===== BAHAN SUMBER =====

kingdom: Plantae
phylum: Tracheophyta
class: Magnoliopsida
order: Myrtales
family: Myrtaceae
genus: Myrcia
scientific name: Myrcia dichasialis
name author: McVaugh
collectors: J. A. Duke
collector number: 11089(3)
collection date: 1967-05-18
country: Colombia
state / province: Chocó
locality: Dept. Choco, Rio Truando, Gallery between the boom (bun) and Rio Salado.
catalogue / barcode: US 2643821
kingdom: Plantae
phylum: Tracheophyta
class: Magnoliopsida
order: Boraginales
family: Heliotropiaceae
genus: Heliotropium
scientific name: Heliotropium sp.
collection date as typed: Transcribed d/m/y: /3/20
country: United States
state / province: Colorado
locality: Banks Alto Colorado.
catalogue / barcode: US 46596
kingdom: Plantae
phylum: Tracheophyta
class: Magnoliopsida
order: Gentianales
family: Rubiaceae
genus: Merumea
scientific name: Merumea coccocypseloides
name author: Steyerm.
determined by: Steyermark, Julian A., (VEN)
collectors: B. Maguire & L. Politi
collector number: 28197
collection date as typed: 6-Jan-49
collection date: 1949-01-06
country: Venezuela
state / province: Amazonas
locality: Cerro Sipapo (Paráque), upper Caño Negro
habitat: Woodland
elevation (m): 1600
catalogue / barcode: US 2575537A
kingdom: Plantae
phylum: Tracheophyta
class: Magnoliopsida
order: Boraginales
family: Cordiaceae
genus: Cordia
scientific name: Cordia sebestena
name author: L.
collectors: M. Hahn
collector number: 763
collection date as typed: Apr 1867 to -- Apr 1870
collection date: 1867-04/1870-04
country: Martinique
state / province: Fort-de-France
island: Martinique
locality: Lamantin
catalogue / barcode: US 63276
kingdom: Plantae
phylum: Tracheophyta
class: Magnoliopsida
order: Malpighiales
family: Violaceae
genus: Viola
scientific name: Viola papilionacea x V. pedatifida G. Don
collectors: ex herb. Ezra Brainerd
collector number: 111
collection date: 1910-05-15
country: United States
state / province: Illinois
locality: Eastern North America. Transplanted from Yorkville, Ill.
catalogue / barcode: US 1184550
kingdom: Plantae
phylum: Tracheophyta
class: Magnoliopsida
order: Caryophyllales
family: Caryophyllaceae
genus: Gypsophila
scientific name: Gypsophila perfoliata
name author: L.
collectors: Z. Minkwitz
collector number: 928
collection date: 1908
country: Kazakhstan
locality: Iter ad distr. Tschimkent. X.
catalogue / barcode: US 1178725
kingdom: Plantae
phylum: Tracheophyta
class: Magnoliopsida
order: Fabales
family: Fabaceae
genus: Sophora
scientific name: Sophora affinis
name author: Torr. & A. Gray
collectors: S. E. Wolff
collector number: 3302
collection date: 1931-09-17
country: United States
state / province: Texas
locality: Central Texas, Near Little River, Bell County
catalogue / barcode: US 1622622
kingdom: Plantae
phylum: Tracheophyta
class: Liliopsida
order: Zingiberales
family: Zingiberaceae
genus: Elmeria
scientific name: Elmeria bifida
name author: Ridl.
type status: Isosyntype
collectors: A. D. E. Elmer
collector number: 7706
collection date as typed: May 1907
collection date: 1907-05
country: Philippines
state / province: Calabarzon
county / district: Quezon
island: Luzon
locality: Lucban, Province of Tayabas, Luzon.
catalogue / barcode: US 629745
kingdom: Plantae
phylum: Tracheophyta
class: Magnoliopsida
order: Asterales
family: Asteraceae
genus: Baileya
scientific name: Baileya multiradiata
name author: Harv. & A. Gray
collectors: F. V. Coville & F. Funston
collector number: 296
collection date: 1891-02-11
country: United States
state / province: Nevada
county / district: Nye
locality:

=====

Susun semua baris bahan di atas sebagai daftar bernomor dan lewati baris yang kosong.

1. kingdom: Plantae
2. phylum: Tracheophyta
3. class: Magnoliopsida
4. order: Myrtales
5. family: Myrtaceae
6. genus: Myrcia
7. scientific name: Myrcia dichasialis
8. name author: McVaugh
9. collectors: J. A. Duke
10. collector number: 11089(3)
11. collection date: 1967-05-18
12. country: Colombia
13. state / province: Chocó
14. locality: Dept. Choco, Rio Truando, Gallery between the boom (bun) and Rio Salado.
15. catalogue / barcode: US 2643821
16. kingdom: Plantae
17. phylum: Tracheophyta
18. class: Magnoliopsida
19. order: Boraginales
20. family: Heliotropiaceae
21. genus: Heliotropium
22. scientific name: Heliotropium sp.
23. collection date as typed: Transcribed d/m/y: /3/20
24. country: United States
25. state / province: Colorado
26. locality: Banks Alto Colorado.
27. catalogue / barcode: US 46596
28. kingdom: Plantae
29. phylum: Tracheophyta
30. class: Magnoliopsida
31. order: Gentianales
32. family: Rubiaceae
33. genus: Merumea
34. scientific name: Merumea coccocypseloides
35. name author: Steyerm.
36. determined by: Steyermark, Julian A., (VEN)
37. collectors: B. Maguire & L. Politi
38. collector number: 28197
39. collection date as typed: 6-Jan-49
40. collection date: 1949-01-06
41. country: Venezuela
42. state / province: Amazonas
43. locality: Cerro Sipapo (Paráque), upper Caño Negro
44. habitat: Woodland
45. elevation (m): 1600
46. catalogue / barcode: US 2575537A
47. kingdom: Plantae
48. phylum: Tracheophyta
49. class: Magnoliopsida
50. order: Boraginales
51. family: Cordiaceae
52. genus: Cordia
53. scientific name: Cordia sebestena
54. name author: L.
55. collectors: M. Hahn
56. collector number: 763
57. collection date as typed: Apr 1867 to -- Apr 1870
58. collection date: 1867-04/1870-04
59. country: Martinique
60. state / province: Fort-de-France
61. island: Martinique
62. locality: Lamantin
63. catalogue / barcode: US 63276
64. kingdom: Plantae
65. phylum: Tracheophyta
66. class: Magnoliopsida
67. order: Malpighiales
68. family: Violaceae
69. genus: Viola
70. scientific name: Viola papilionacea x V. pedatifida G. Don
71. collectors: ex herb. Ezra Brainerd
72. collector number: 111
73. collection date: 1910-05-15
74. country: United States
75. state / province: Illinois
76. locality: Eastern North America. Transplanted from Yorkville, Ill.
77. catalogue / barcode: US 1184550
78. kingdom: Plantae
79. phylum: Tracheophyta
80. class: Magnoliopsida
81. order: Caryophyllales
82. family: Caryophyllaceae
83. genus: Gypsophila
84. scientific name: Gypsophila perfoliata
85. name author: L.
86. collectors: Z. Minkwitz
87. collector number: 928
88. collection date: 1908
89. country: Kazakhstan
90. locality: Iter ad distr. Tschimkent. X.
91. catalogue / barcode: US 1178725
92. kingdom: Plantae
93. phylum: Tracheophyta
94. class: Magnoliopsida
95. order: Fabales
96. family: Fabaceae
97. genus: Sophora
98. scientific name: Sophora affinis
99. name author: Torr. & A. Gray
100. collectors: S. E. Wolff
101. collector number: 3302
102. collection date: 1931-09-17
103. country: United States
104. state / province: Texas
105. locality: Central Texas, Near Little River, Bell County
106. catalogue / barcode: US 1622622
107. kingdom: Plantae
108. phylum: Tracheophyta
109. class: Liliopsida
110. order: Zingiberales
111. family: Zingiberaceae
112. genus: Elmeria
113. scientific name: Elmeria bifida
114. name author: Ridl.
115. type status: Isosyntype
116. collectors: A. D. E. Elmer
117. collector number: 7706
118. collection date as typed: May 1907
119. collection date: 1907-05
120. country: Philippines
121. state / province: Calabarzon
122. county / district: Quezon
123. island: Luzon
124. locality: Lucban, Province of Tayabas, Luzon.
125. catalogue / barcode: US 629745
126. kingdom: Plantae
127. phylum: Tracheophyta
128. class: Magnoliopsida
129. order: Asterales
130. family: Asteraceae
131. genus: Baileya
132. scientific name: Baileya multiradiata
133. name author: Harv. & A. Gray
134. collectors: F. V. Coville & F. Funston
135. collector number: 296
136. collection date: 1891-02-11
137. country: United States
138. state / province: Nevada
139. county / district: Nye
140. locality:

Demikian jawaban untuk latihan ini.